Après avoir été la ville la plus violente du Mexique, elle est depuis
peu au premier rang mondial en terme de criminalité.
En 2010, on a dénombré 3 100 morts violentes, contre 2 6501
en 2009. Le gouvernement affirme que le nombre d'assasinats a baissé en
2011, passant de 11 homicides par jour en octobre 2010 à quatre
meurtres quotidiens en avril 2011. Cependant, la ville a connu sa
journée la plus meurtrière de l'année 2011 le 12 juillet, avec 21
personnes assassinées le même jour.
Pourtant, c’est à Ciudad Juárez qu’on retrouve la plus grande
concentration d’entités gouvernementales vouées aux questions de
sécurité publique. Au total, 16 217 personnes, dont 8 500 soldats, 4
000 agents de la Police fédérale et 2 850 policiers municipaux.
L’augmentation du niveau de violence serait reliée à la lutte que mène
le gouvernement contre le narcotrafic, qui passe par la militarisation
par ailleurs fort controversée de plusieurs régions du pays.
En fait, depuis les débuts de la répression contre les cartels de la
drogue en 2007, le gouvernement dirigé par Felipe Calderón Hinojosa a
déployé près de 50 000 militaires à travers le pays. On les tient
responsables de 14 000 homicides. Le cas d’Ernestina Ascención Rosario en est un exemple.
Les victimes de Ciudad Juárez
Ciudad Juárez présente une situation grave et inouïe de violence envers
les femmes. Depuis environ 15 ans, des jeunes femmes de milieu modeste
sont enlevées dans la rue, dans des commerces ou à leur domicile. Elles
sont agressées sexuellement, torturées et assassinées.
La situation socioéconomique de la ville, l’anonymat de cette ville
frontalière et le nombre élevé de femmes circulant dans la ville jour et
nuit pour se rendre au travail font de Ciudad Juárez un endroit idéal
pour y commettre des crimes, dont le féminicide.
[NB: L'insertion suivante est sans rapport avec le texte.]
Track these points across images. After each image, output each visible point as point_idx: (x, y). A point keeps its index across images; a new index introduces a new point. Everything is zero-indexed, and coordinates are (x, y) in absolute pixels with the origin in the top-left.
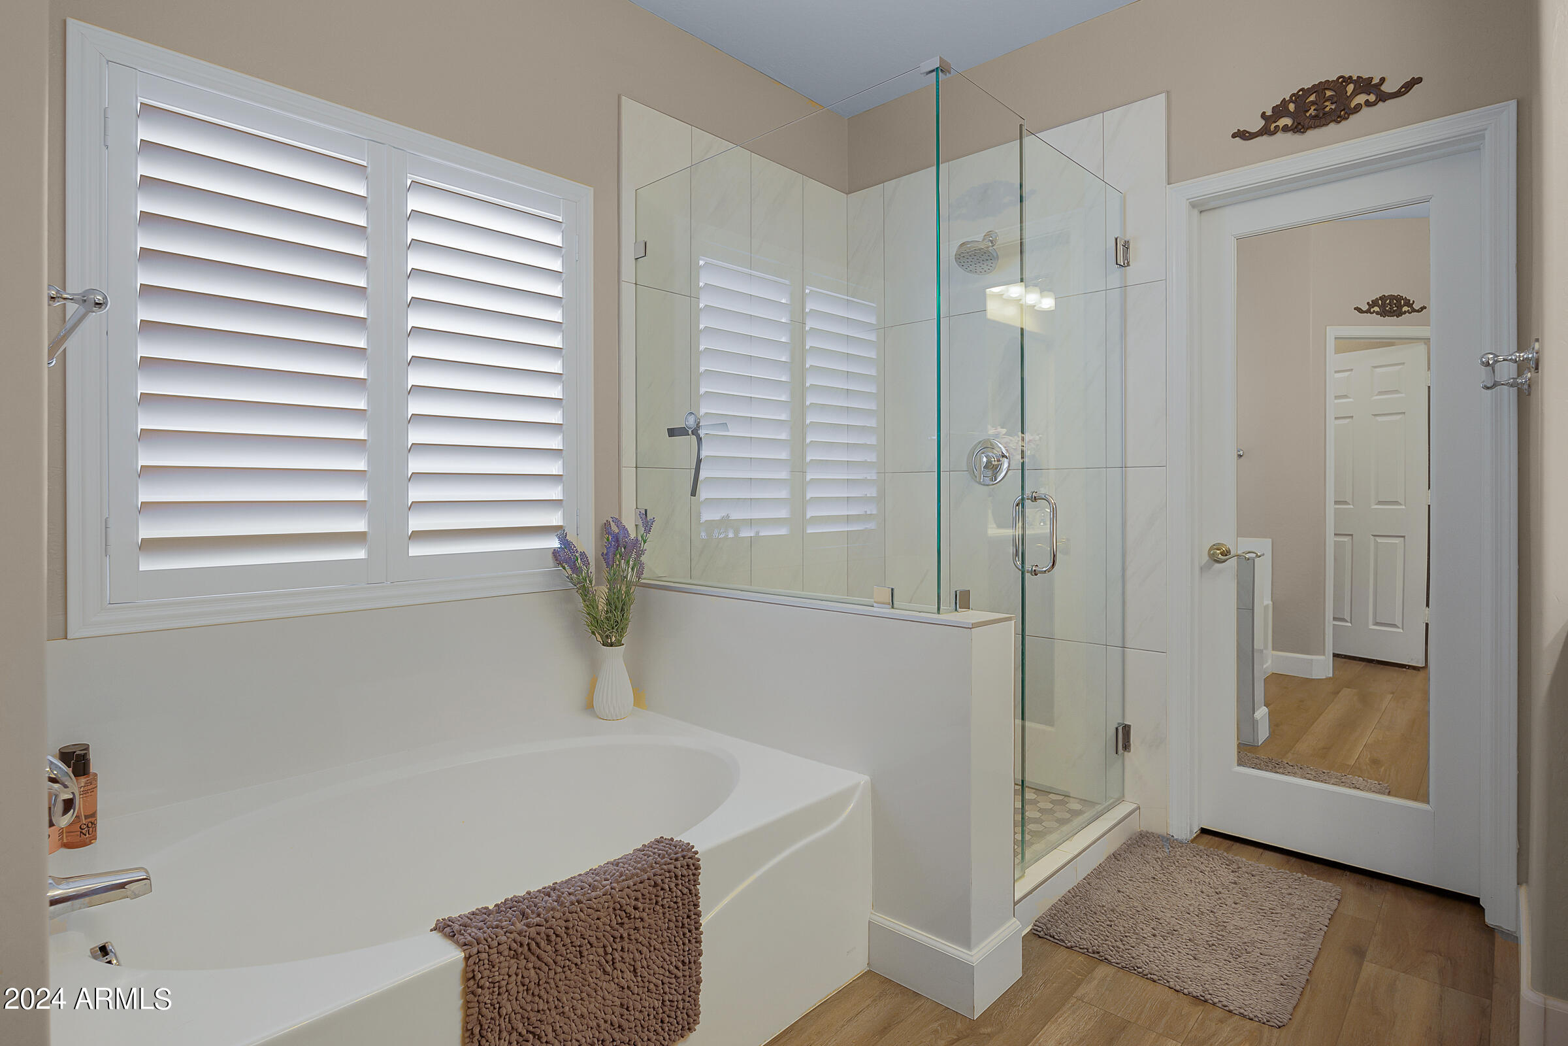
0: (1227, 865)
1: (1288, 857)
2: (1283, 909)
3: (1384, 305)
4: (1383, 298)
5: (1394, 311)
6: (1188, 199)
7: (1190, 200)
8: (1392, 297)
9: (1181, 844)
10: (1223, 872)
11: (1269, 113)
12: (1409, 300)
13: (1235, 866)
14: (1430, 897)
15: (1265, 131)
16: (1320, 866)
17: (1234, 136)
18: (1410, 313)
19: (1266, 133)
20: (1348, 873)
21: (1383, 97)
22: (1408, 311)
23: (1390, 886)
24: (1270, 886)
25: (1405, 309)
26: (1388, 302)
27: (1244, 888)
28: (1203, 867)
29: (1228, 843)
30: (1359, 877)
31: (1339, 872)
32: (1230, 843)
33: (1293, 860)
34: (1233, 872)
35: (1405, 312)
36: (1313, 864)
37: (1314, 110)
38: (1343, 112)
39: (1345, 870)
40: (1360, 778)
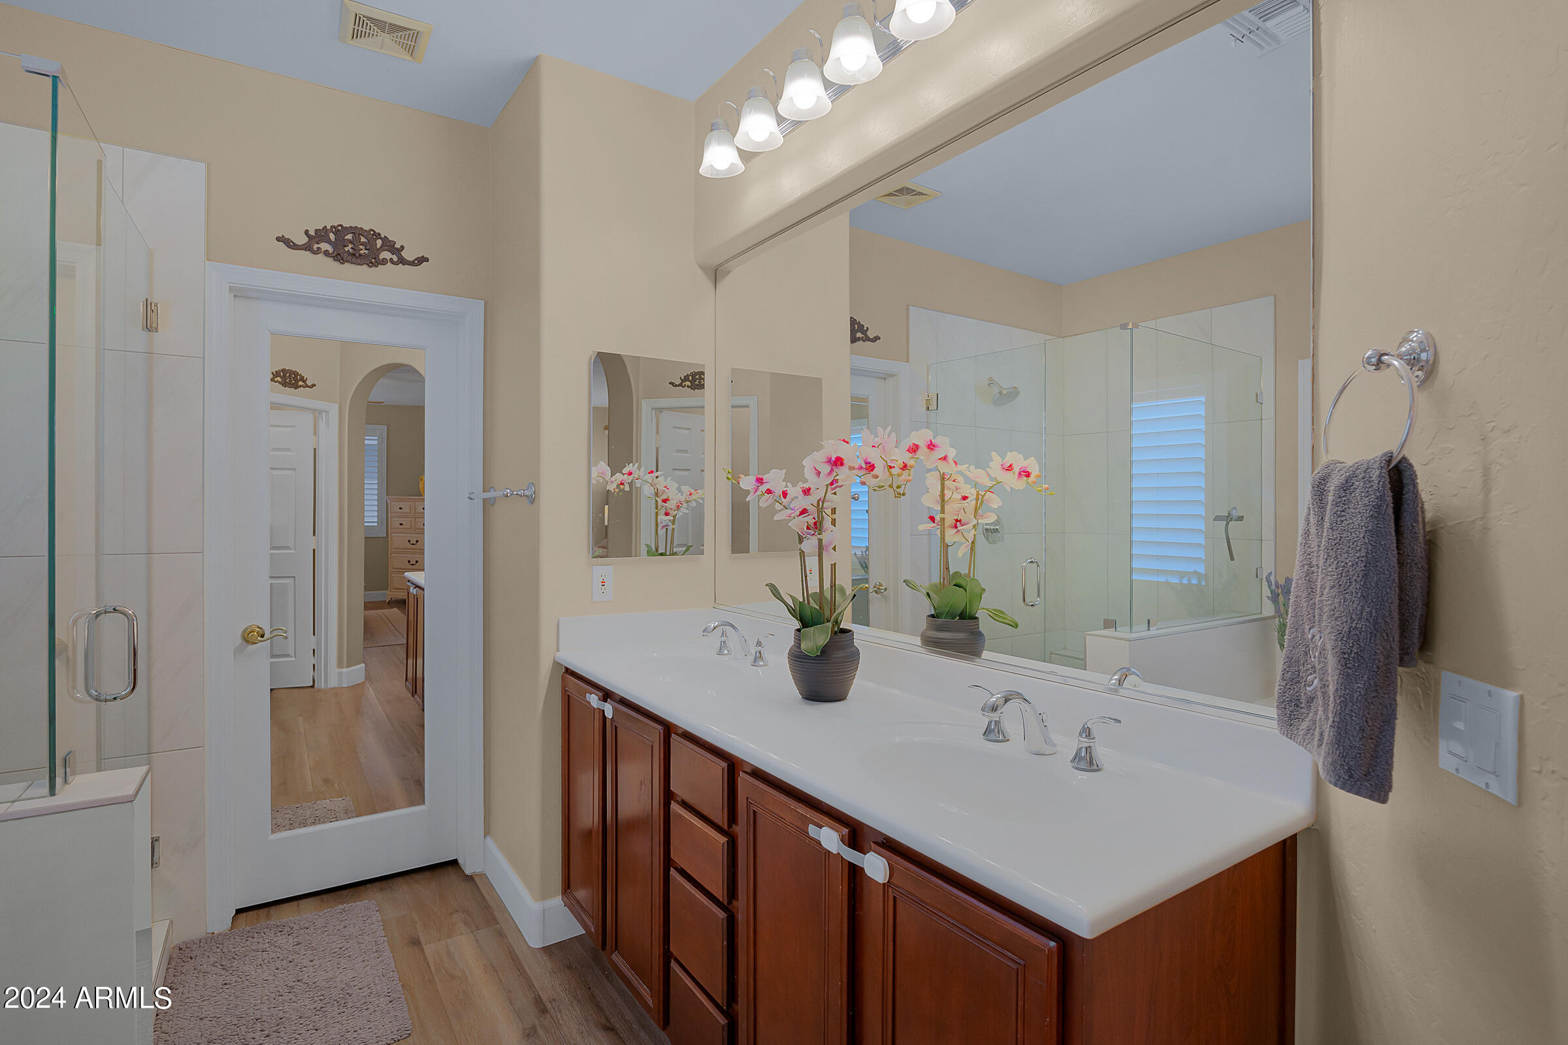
0: (280, 932)
1: (320, 897)
2: (348, 942)
3: (284, 376)
4: (283, 370)
5: (293, 384)
6: (229, 283)
7: (231, 285)
8: (291, 372)
9: (223, 935)
10: (281, 940)
11: (312, 233)
12: (303, 377)
13: (287, 929)
14: (427, 874)
15: (307, 247)
16: (348, 890)
17: (278, 239)
18: (304, 387)
19: (309, 250)
20: (369, 885)
21: (402, 261)
22: (302, 386)
23: (401, 879)
24: (326, 929)
25: (301, 383)
26: (288, 375)
27: (309, 944)
28: (261, 946)
29: (264, 911)
30: (378, 884)
31: (363, 888)
32: (265, 910)
33: (325, 897)
34: (289, 935)
35: (301, 386)
36: (341, 892)
37: (352, 248)
38: (374, 261)
39: (366, 884)
40: (327, 800)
Depuis 1993, année où furent commis les premiers crimes contre des
jeunes femmes, plus de 500 cadavres ont été retrouvés et 400 femmes
manquent toujours à l’appel. Et ça continue, contrairement à ce
qu’affirment les autorités mexicaines depuis la présidence de Vicente
Fox, à savoir que 80% des crimes commis ont été résolus et les
coupables, punis.
La majorité des victimes avaient en commun d’être jeunes et jolies,
âgées pour la plupart entre 15 et 25 ans ; elles étaient minces et
avaient les cheveux longs. Toutes étaient issues de familles pauvres et
plusieurs d’entre elles n’étaient pas originaires de Ciudad Juárez.
Elles étaient ouvrières dans les maquiladoras, domestiques, étudiantes,
vendeuses, secrétaires, réceptionnistes...
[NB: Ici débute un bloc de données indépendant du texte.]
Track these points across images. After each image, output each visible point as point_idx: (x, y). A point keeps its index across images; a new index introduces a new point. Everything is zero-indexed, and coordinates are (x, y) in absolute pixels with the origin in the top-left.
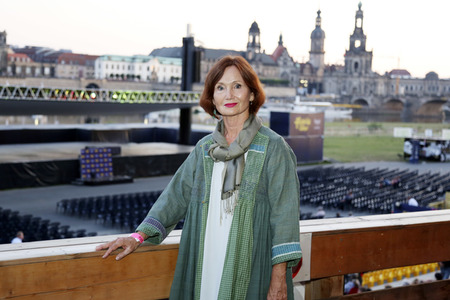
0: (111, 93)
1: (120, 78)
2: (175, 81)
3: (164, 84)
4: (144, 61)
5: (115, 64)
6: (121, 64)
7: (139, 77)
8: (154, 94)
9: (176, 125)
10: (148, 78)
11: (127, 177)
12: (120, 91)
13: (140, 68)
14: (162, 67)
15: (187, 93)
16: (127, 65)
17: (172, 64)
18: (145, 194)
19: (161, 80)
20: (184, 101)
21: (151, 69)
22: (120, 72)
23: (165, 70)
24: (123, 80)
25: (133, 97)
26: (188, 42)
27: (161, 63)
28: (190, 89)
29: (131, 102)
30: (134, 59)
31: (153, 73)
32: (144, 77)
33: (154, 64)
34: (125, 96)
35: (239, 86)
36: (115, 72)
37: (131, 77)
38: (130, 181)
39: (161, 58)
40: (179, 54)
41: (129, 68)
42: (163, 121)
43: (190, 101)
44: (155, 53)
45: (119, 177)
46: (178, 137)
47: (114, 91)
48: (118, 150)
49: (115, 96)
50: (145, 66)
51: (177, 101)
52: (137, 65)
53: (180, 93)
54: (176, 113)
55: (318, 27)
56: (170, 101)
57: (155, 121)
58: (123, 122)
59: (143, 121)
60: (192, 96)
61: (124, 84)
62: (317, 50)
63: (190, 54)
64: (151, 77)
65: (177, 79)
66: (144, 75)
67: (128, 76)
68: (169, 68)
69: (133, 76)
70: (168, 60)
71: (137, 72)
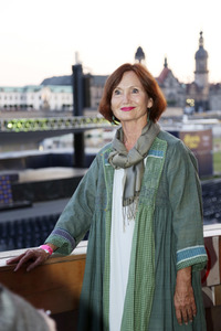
0: (6, 123)
1: (13, 109)
2: (66, 109)
3: (56, 111)
4: (36, 90)
5: (8, 95)
6: (14, 95)
7: (31, 106)
8: (47, 122)
9: (70, 150)
10: (41, 107)
11: (26, 202)
12: (15, 120)
13: (33, 98)
14: (53, 95)
15: (79, 118)
16: (19, 95)
17: (62, 91)
18: (44, 218)
19: (52, 107)
20: (77, 126)
21: (43, 98)
22: (13, 102)
23: (56, 98)
24: (16, 110)
25: (28, 125)
26: (77, 69)
27: (52, 91)
28: (82, 115)
29: (26, 130)
30: (25, 89)
31: (45, 102)
32: (37, 106)
33: (46, 93)
34: (19, 125)
35: (135, 91)
36: (9, 102)
37: (24, 107)
38: (29, 206)
39: (52, 87)
40: (69, 81)
41: (22, 98)
42: (58, 147)
43: (82, 126)
44: (46, 82)
45: (19, 203)
46: (73, 161)
47: (8, 120)
48: (17, 177)
49: (10, 126)
50: (37, 95)
51: (70, 127)
52: (29, 95)
53: (73, 118)
54: (70, 138)
55: (201, 47)
56: (63, 127)
57: (50, 147)
58: (18, 150)
59: (38, 148)
60: (84, 121)
61: (17, 114)
62: (201, 70)
63: (80, 81)
64: (44, 105)
65: (69, 106)
66: (37, 104)
67: (21, 106)
68: (60, 96)
69: (26, 106)
70: (59, 88)
71: (29, 102)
Si le gouvernement accuse les cartels de tous les crimes commis à
Ciudad Juárez et met sur le compte de la violence familiale bon nombre
des meurtres de femmes, d’autres théories expliquent un peu mieux la
réalité:
meurtres en série, trafic sexuel des femmes, groupe d’hommes influents
(ou narcotrafiquants) qui tuent en toute impunité lors d’orgies ou de
cultes sataniques (le plus connu est le culte à Sainte Mort – Santa Muerte.)
L’État mexicain condamné
Les meurtres de femmes font rarement l’objet d’enquêtes rigoureuses,
lesquelles aboutissent rarement et ne font pas la lumière sur l’origine
réelle de ces crimes. C’est pour cette raison que la cause de trois
victimes de Ciudad Juárez a été porté devant la Cour interaméricaine des
Droits de l’Homme (CDIH).
Les victimes étaient Esmeralda Herrera Monreal (15 ans), Claudia Ivette
González (19 ans) y Laura Berenice Ramos Monárrez (17 ans), trois des
huit femmes dont les corps ont été retrouvé dans un champ de coton en
2001.
Dans son jugement rendu le 10 décembre 2009, la CIDH a estimé que
« l’État mexicain avait failli à son devoir d’enquêter et de garantir
les droits à la vie » des trois femmes. La Cour exigait que l’État
mexicain « conduise efficacement le processus pénal en cours pour
identifier et condamner les auteurs de ces crimes ».
Karla Michael Salas, une des avocates représentant les victimes,
affirme que c’est une sentence historique. Elle rappelle que c’est la
première fois en Amérique latine qu’est condamné l’assassinat de femmes
simplement parce qu’il s’agissait de femmes.